That would be a "technical merit", which the article author claims is irrelevant to the discussion.
I have not had a single X11-related issue in the last decade.
I don't want to sound rude, but how old is your setup? Are you using a desktop or a laptop computer?
Because I'm daily driving a late 2015 Dell XPS 9350 and X11 just ain't cutting it, even though the laptop is nearly a decade old. On X11, its trackpad would be garbage, GNOME's animations would be stuttery, and fractional scaling would be a mess, because I have a docking station with a 75 Hz ultrawide monitor, meaning that I must utilise both 125% and 100% scaling factors, as well as 60 Hz and 75 Hz refresh rates and different resolutions. Sure, not everyone uses multi monitor setups, but those who do serious office tasks or content production work often cannot imagine their workflow without multiple monitors. Point is, X11 is to ancient to handle such tasks smoothly, reliably and efficiently.

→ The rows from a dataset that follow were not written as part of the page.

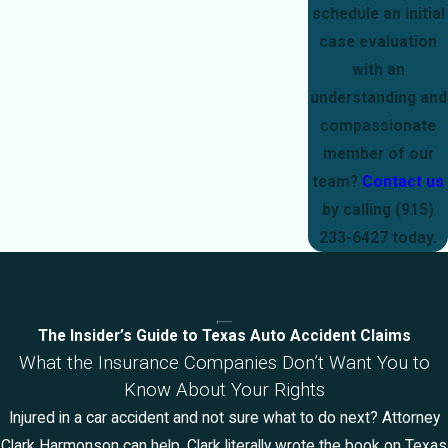
schedule an initial
case evaluation
with an
understanding and
compassionate
member of our
team?
Contact us
by calling
(915)
233-6427
today.
The Insider’s Guide to Texas Auto Accident Claims
What the Insurance Companies Don’t Want You to
Know About Your Rights
Injured in a car accident and not sure what to do next? Attorney
Clark Harmonson can help. Clark literally wrote the book on Texas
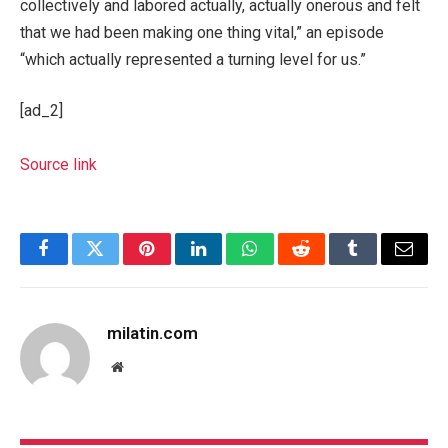
collectively and labored actually, actually onerous and felt
that we had been making one thing vital,” an episode
“which actually represented a turning level for us.”
[ad_2]
Source link
Facebook
Twitter
Pinterest
LinkedIn
WhatsApp
Reddit
Tumblr
Email
milatin.com
Website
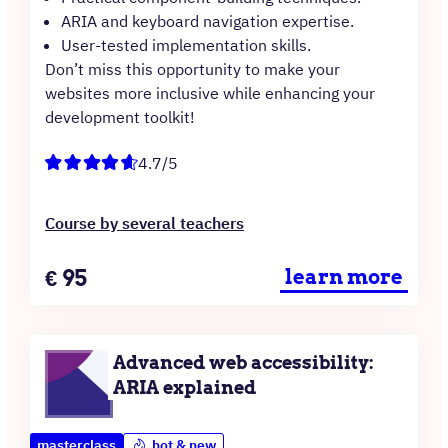
ARIA and keyboard navigation expertise.
User-tested implementation skills.
Don’t miss this opportunity to make your
websites more inclusive while enhancing your
development toolkit!
4.7/5
Course by several teachers
Price
€
95
learn more
Advanced web accessibility:
ARIA explained
masterclass
hot & new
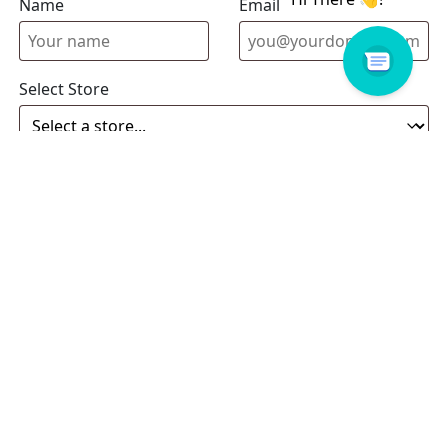
Name
Email address
Select Store
Enquiry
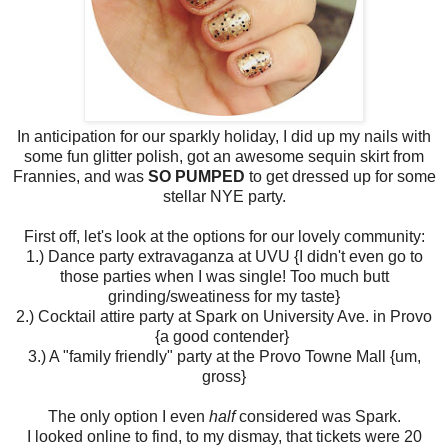
In anticipation for our sparkly holiday, I did up my nails with
some fun glitter polish, got an awesome sequin skirt from
Frannies, and was
SO PUMPED
to get dressed up for some
stellar NYE party.
First off, let's look at the options for our lovely community:
1.) Dance party extravaganza at UVU {I didn't even go to
those parties when I was single! Too much butt
grinding/sweatiness for my taste}
2.) Cocktail attire party at Spark on University Ave. in Provo
{a good contender}
3.) A "family friendly" party at the Provo Towne Mall {um,
gross}
The only option I even
half
considered was Spark.
I looked online to find, to my dismay, that tickets were 20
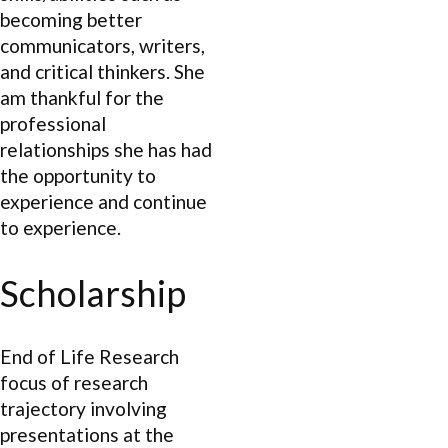
becoming better
communicators, writers,
and critical thinkers. She
am thankful for the
professional
relationships she has had
the opportunity to
experience and continue
to experience.
Scholarship
End of Life Research
focus of research
trajectory involving
presentations at the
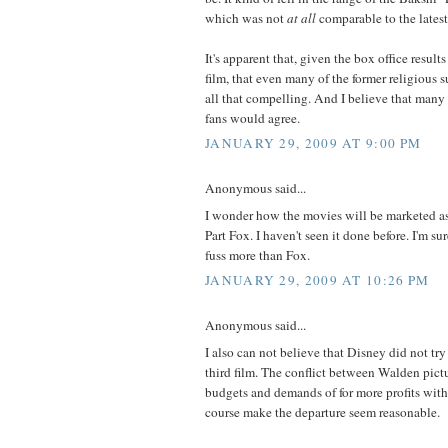
which was not
at all
comparable to the latest
It's apparent that, given the box office result
film, that even many of the former religious su
all that compelling. And I believe that many
fans would agree.
JANUARY 29, 2009 AT 9:00 PM
Anonymous said...
I wonder how the movies will be marketed as 
Part Fox. I haven't seen it done before. I'm s
fuss more than Fox.
JANUARY 29, 2009 AT 10:26 PM
Anonymous said...
I also can not believe that Disney did not try
third film. The conflict between Walden pict
budgets and demands of for more profits with
course make the departure seem reasonable.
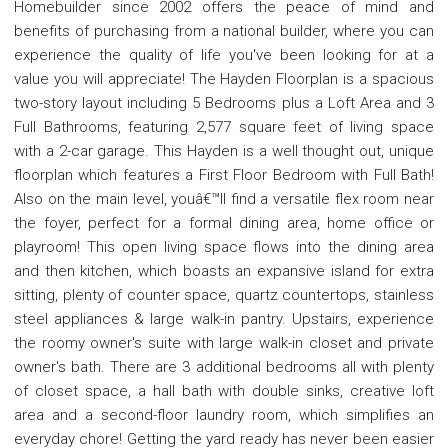
Homebuilder since 2002 offers the peace of mind and
benefits of purchasing from a national builder, where you can
experience the quality of life you've been looking for at a
value you will appreciate! The Hayden Floorplan is a spacious
two-story layout including 5 Bedrooms plus a Loft Area and 3
Full Bathrooms, featuring 2,577 square feet of living space
with a 2-car garage. This Hayden is a well thought out, unique
floorplan which features a First Floor Bedroom with Full Bath!
Also on the main level, youâ€™ll find a versatile flex room near
the foyer, perfect for a formal dining area, home office or
playroom! This open living space flows into the dining area
and then kitchen, which boasts an expansive island for extra
sitting, plenty of counter space, quartz countertops, stainless
steel appliances & large walk-in pantry. Upstairs, experience
the roomy owner's suite with large walk-in closet and private
owner's bath. There are 3 additional bedrooms all with plenty
of closet space, a hall bath with double sinks, creative loft
area and a second-floor laundry room, which simplifies an
everyday chore! Getting the yard ready has never been easier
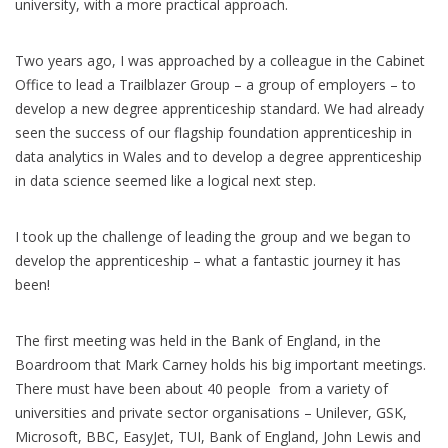
university, with a more practical approach.
Two years ago, I was approached by a colleague in the Cabinet
Office to lead a Trailblazer Group – a group of employers – to
develop a new degree apprenticeship standard. We had already
seen the success of our flagship foundation apprenticeship in
data analytics in Wales and to develop a degree apprenticeship
in data science seemed like a logical next step.
I took up the challenge of leading the group and we began to
develop the apprenticeship – what a fantastic journey it has
been!
The first meeting was held in the Bank of England, in the
Boardroom that Mark Carney holds his big important meetings.
There must have been about 40 people from a variety of
universities and private sector organisations – Unilever, GSK,
Microsoft, BBC, EasyJet, TUI, Bank of England, John Lewis and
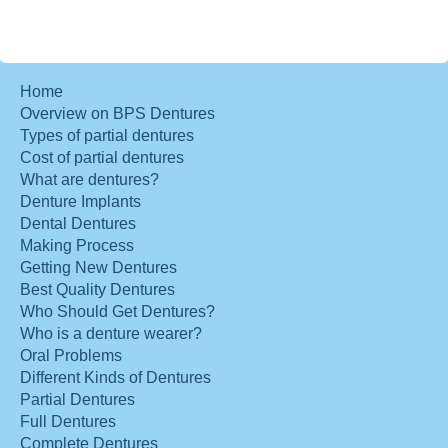
Home
Overview on BPS Dentures
Types of partial dentures
Cost of partial dentures
What are dentures?
Denture Implants
Dental Dentures
Making Process
Getting New Dentures
Best Quality Dentures
Who Should Get Dentures?
Who is a denture wearer?
Oral Problems
Different Kinds of Dentures
Partial Dentures
Full Dentures
Complete Dentures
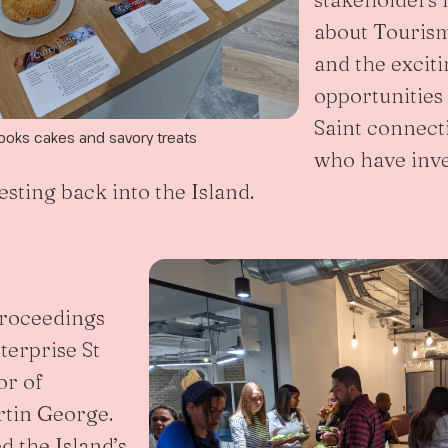
about Tourism
and the excit
opportunities 
Saint connect
ooks cakes and savory treats
who have inve
sting back into the Island.
proceedings
terprise St
or of
rtin George.
d the Island’s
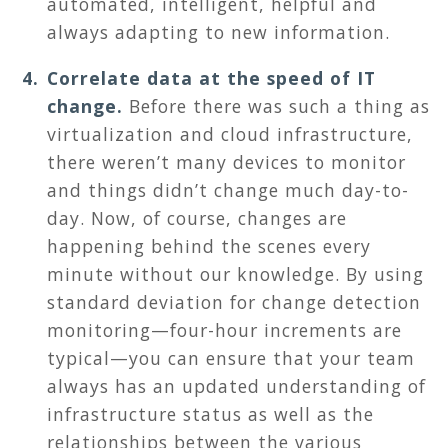
automated, intelligent, helpful and
always adapting to new information.
Correlate data at the speed of IT
change.
Before there was such a thing as
virtualization and cloud infrastructure,
there weren’t many devices to monitor
and things didn’t change much day-to-
day. Now, of course, changes are
happening behind the scenes every
minute without our knowledge. By using
standard deviation for change detection
monitoring—four-hour increments are
typical—you can ensure that your team
always has an updated understanding of
infrastructure status as well as the
relationships between the various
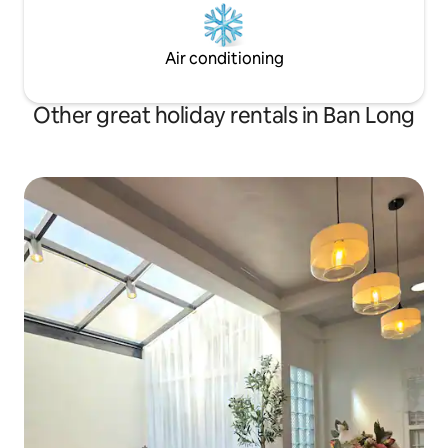
Air conditioning
Other great holiday rentals in Ban Long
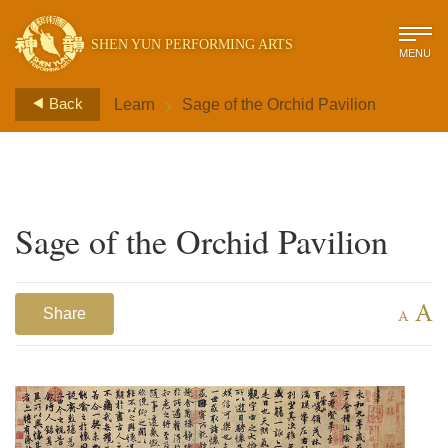
SHEN YUN PERFORMING ARTS
MENU
>
Back
Learn
Sage of the Orchid Pavilion
Sage of the Orchid Pavilion
A
Share
A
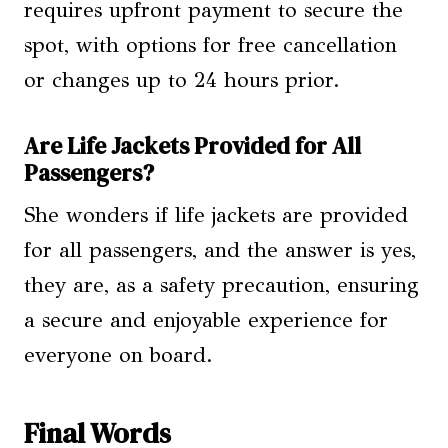
requires upfront payment to secure the
spot, with options for free cancellation
or changes up to 24 hours prior.
Are Life Jackets Provided for All
Passengers?
She wonders if life jackets are provided
for all passengers, and the answer is yes,
they are, as a safety precaution, ensuring
a secure and enjoyable experience for
everyone on board.
Final Words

It's not rude - don't worry. My main desktop runs 4 monitors at 1080p. GPU is an RX 580. I have a number of other laptops/tablets/desktops running similar configs, including ones with mixed resolutions and refresh rates. Gaming/video production/programming.
I think people are really discounting the amount of value experience with a certain set of software has to the end-user. Wayland isn't a drop-in replacement. There's a new suite of software and tooling around it that has to be learned, and this is by design. Understandably, many people focus on getting displays working properly on mixed resolutions and refresh rates, but there are concerns for usability/accessibility outside of that.